Using seven traces with payload collected in Japan, Korea, and US, we conducted a thorough evaluation of three approaches to traffic classification: based on transport layer ports, host behavior, and flow features. The diverse geographic locations, link characteristics and application mix in these data allowed us to compare the approaches under a wide variety of conditions. In the paper Internet Traffic Classification Demystified: Myths, Caveats, and the Best Practices we analyzed the advantages and limitations of each approach, evaluated methods to overcome the limitations, and extracted insights and recommendations for both the research and practical applications of various traffic classification methods. Our software, classifiers, and data are available to researchers interested in validating or extending this work.
To elucidate long-term evolutionary changes in the characteristics of the Internet traffic, we analyzed and compared the distributions of packet sizes observed at various network links in 1998 and in 2008.
To visualize and measure the use of IPv4 Internet address space as observed in traffic from a few core (OC192) U.S. backbone samples, we created heatmaps that used intensity of color (heat) to show the use of addresses belonging to the same network.
In the paper Remote physical device fingerprinting we introduced the area of fingerprinting a physical device, as opposed to an operating system or class of devices, remotely, and without the fingerprinted device's known cooperation.

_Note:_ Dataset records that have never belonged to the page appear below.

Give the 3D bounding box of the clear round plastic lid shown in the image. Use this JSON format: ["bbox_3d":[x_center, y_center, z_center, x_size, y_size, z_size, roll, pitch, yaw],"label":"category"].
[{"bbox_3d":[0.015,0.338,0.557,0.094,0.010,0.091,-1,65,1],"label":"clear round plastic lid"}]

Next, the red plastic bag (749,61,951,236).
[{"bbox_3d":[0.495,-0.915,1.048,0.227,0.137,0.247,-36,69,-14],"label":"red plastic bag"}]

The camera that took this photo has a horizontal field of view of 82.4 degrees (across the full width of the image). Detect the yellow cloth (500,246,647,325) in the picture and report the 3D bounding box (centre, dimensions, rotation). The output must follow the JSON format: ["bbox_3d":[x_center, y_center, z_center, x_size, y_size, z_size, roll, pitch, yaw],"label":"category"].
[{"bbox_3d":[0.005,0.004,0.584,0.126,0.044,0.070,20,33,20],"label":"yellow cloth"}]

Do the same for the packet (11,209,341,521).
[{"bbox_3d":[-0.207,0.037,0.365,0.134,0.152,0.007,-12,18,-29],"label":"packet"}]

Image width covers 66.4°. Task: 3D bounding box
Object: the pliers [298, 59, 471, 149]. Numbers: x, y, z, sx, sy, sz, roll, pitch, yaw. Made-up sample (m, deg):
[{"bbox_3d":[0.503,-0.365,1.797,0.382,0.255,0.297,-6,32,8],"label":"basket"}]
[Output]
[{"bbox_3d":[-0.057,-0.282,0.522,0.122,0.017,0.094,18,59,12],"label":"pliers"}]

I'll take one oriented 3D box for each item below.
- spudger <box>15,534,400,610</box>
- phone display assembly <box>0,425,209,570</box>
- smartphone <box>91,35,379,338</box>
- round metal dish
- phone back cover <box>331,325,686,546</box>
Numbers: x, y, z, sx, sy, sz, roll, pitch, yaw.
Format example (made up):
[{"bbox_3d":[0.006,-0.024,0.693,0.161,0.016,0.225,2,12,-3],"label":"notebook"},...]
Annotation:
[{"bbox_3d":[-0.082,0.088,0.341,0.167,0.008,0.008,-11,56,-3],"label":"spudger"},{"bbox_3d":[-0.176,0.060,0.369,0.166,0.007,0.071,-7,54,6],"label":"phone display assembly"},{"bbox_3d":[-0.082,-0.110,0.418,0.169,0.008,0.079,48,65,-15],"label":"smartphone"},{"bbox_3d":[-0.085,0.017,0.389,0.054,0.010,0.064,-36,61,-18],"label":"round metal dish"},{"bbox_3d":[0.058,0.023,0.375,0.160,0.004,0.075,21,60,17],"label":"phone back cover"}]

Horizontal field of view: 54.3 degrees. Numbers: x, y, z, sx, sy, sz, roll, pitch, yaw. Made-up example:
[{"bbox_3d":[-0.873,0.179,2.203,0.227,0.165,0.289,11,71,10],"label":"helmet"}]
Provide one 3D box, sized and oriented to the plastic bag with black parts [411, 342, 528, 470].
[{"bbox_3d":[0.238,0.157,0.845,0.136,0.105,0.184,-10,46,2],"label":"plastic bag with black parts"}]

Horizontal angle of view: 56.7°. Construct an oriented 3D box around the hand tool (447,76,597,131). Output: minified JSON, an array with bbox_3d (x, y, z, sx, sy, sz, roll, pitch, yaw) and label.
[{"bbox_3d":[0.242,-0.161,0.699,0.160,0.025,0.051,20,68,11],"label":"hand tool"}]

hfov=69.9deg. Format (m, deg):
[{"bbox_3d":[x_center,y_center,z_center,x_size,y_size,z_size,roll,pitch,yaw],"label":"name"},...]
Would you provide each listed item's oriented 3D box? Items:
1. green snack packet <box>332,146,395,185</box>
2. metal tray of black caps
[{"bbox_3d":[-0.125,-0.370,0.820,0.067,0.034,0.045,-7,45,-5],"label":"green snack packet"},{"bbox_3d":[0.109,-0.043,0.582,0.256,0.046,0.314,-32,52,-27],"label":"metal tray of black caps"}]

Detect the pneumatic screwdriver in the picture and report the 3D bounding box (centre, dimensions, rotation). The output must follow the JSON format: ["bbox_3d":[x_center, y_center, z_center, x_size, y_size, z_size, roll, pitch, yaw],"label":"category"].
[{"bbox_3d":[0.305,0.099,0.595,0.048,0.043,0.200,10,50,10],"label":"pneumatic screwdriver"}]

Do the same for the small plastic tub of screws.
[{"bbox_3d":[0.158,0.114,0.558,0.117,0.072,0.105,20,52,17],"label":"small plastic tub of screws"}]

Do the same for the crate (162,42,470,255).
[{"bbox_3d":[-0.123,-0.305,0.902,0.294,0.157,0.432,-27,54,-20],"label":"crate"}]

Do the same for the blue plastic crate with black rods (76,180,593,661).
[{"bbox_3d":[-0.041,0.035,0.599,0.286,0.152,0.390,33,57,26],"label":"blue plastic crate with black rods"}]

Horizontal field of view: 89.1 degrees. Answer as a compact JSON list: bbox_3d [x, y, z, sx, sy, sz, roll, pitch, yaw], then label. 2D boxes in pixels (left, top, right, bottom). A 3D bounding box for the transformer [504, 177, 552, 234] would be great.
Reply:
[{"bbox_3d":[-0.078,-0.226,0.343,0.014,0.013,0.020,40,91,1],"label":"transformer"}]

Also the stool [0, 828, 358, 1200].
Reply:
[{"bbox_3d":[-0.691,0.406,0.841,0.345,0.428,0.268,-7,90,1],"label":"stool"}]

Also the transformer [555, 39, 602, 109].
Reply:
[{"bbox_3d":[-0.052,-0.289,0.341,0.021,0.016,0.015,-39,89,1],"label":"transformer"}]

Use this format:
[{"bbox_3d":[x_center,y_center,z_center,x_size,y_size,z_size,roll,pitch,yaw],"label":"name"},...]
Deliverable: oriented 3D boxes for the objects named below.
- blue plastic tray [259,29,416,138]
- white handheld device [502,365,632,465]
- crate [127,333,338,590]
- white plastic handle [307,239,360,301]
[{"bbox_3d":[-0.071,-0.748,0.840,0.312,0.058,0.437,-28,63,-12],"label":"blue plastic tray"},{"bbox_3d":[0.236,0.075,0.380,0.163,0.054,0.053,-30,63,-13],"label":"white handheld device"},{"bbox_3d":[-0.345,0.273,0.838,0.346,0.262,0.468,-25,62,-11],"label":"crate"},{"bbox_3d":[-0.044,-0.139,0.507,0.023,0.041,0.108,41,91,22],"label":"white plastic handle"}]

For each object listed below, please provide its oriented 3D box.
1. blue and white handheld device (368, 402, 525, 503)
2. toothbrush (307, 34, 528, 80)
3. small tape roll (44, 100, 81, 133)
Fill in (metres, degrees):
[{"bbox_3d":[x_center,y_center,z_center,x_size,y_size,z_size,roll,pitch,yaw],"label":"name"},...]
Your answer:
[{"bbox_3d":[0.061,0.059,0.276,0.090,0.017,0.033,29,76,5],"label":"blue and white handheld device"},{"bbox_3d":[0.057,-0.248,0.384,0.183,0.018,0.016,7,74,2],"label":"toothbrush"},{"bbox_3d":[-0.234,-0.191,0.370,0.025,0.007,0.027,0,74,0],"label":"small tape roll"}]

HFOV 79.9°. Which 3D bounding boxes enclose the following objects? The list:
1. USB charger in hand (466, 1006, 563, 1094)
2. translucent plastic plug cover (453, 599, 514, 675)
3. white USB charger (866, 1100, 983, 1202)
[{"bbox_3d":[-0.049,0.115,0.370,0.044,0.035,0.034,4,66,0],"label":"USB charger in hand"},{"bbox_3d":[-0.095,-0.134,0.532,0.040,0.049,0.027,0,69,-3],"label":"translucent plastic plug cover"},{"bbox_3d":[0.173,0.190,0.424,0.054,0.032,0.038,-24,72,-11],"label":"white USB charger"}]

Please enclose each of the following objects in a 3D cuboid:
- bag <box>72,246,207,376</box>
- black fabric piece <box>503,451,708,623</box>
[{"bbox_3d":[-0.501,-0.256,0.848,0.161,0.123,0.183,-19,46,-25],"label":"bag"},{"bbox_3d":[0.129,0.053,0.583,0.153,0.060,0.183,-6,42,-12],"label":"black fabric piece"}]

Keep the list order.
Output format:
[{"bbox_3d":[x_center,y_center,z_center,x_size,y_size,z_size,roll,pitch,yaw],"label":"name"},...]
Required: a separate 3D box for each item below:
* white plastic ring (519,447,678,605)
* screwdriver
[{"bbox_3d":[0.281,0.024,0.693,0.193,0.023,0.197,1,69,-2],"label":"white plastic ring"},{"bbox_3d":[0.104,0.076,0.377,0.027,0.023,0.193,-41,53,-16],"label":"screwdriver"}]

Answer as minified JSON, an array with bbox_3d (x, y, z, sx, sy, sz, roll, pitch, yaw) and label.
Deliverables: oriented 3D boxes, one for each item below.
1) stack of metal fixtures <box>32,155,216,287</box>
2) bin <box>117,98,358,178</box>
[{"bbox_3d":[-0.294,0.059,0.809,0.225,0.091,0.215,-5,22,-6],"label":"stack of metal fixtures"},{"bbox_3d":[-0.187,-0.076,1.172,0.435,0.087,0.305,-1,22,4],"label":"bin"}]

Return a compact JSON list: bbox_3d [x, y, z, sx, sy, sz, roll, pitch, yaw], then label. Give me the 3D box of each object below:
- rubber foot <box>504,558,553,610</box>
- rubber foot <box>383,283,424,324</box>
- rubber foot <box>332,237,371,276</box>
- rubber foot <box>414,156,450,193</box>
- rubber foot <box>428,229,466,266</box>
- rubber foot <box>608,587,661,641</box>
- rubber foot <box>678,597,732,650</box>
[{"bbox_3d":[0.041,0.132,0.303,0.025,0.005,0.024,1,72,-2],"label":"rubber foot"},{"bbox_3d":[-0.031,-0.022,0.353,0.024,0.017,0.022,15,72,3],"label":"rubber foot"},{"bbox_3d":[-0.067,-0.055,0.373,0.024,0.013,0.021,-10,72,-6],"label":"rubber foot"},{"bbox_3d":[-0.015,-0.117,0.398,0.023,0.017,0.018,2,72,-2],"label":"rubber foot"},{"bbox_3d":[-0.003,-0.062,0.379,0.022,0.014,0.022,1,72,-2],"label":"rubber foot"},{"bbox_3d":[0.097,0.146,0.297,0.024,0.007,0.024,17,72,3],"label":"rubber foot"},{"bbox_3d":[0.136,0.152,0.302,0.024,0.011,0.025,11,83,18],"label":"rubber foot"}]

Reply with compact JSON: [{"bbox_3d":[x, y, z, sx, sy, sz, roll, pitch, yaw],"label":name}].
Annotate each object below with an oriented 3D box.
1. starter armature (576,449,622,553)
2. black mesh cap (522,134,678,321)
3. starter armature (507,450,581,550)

We accomplished this goal by exploiting small, microscopic deviations in device hardware: clock skews. Our techniques reported consistent measurements when the measurer is thousands of miles, multiple hops, and tens of milliseconds away from the fingerprinted device, and when the fingerprinted device was connected to the Internet from different locations and via different access technologies. Further, one can apply our passive and semi-passive techniques when the fingerprinted device is behind a NAT or firewall, and also when the device's system time is maintained via NTP or SNTP. One can use our techniques to obtain information about whether two devices on the Internet, possibly shifted in time or IP addresses, are actually the same physical device. Example applications include: computer forensics; tracking, with some probability, a physical device as it connects to the Internet from different public access points; counting the number of devices behind a NAT even when the devices use constant or random IP IDs; remotely probing a block of addresses to determine if the addresses correspond to virtual hosts, e.g., as part of a virtual honeynet; and unanonymizing anonymized network traces.
In the paper Spectroscopy of Traceroute Delays, we analyzed delays of traceroute probes, i.e. packets that elicited ICMP TimeExceeded messages, for a full range of probe sizes up to 9000 bytes as observed on unloaded high-end routers. Our motivation was to use traceroute RTTs for mapping of router and ISP Point-of-Presence nodes, including potentially gleaning information on equipment models, link technologies, capacities, latencies, and spatial positions. To our knowledge it was the first study examining the detailed statistics of ICMP response generation in a reliable testbed setting. We found that ICMP delays were not a linear function of packet size and that ICMP generation rate was not equal to the capacity of the interface on which probes were received. The primary causes of these violations appeared to be internal segmentation of packets into cells and limiting of ICMP packet rates and bit rates inside a router. Our findings suggested possibilities of developing new techniques for bandwidth estimation and router fingerprinting.